WORK INSTRUCTION — Output only the lines below from the one containing "the street lamp" to the one containing "the colonial building", exactly as written, both ends kept.

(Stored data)
----

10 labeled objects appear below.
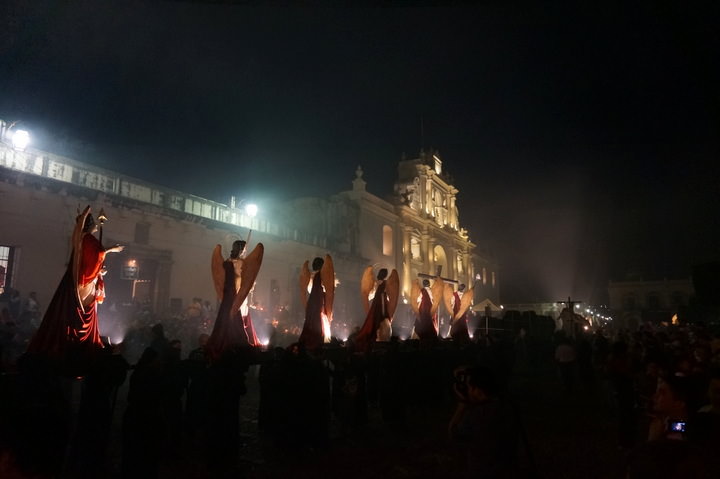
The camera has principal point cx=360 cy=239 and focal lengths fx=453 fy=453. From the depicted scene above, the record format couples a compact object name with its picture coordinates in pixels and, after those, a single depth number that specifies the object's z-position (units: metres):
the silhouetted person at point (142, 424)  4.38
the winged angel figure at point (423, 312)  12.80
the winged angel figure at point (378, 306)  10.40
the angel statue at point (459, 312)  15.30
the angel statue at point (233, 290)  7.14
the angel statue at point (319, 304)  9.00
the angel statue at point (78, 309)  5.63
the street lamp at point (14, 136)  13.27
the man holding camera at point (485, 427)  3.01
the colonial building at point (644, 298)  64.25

----

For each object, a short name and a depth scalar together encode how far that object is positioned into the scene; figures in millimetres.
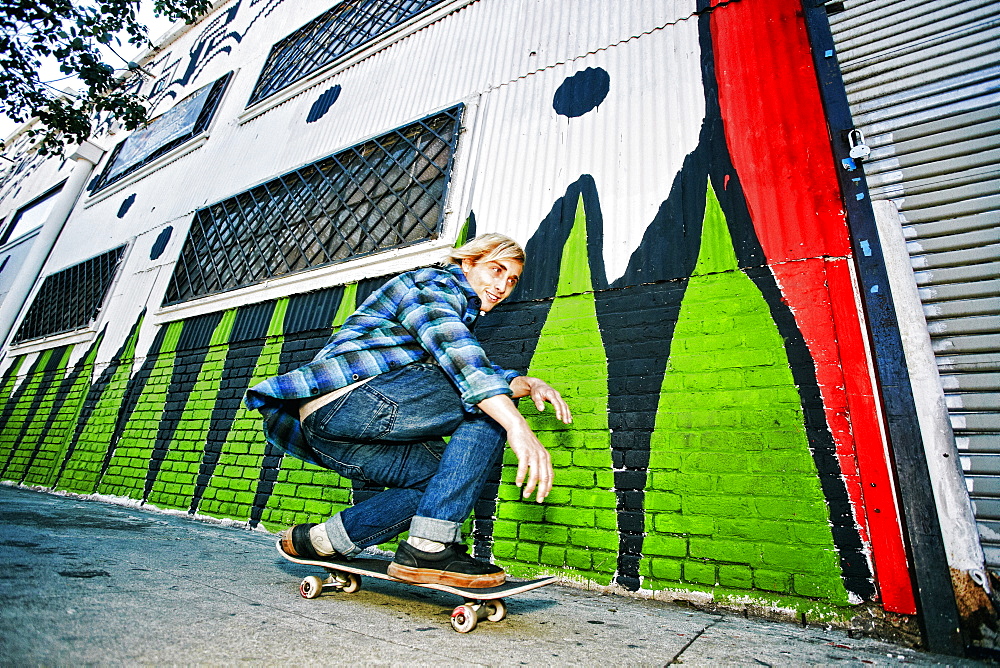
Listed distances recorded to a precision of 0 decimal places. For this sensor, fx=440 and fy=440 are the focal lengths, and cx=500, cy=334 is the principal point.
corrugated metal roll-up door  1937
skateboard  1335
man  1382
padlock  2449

----

EXERCISE RESPONSE —
the street lamp at point (14, 136)  13.27
the man holding camera at point (485, 427)  3.01
the colonial building at point (644, 298)  64.25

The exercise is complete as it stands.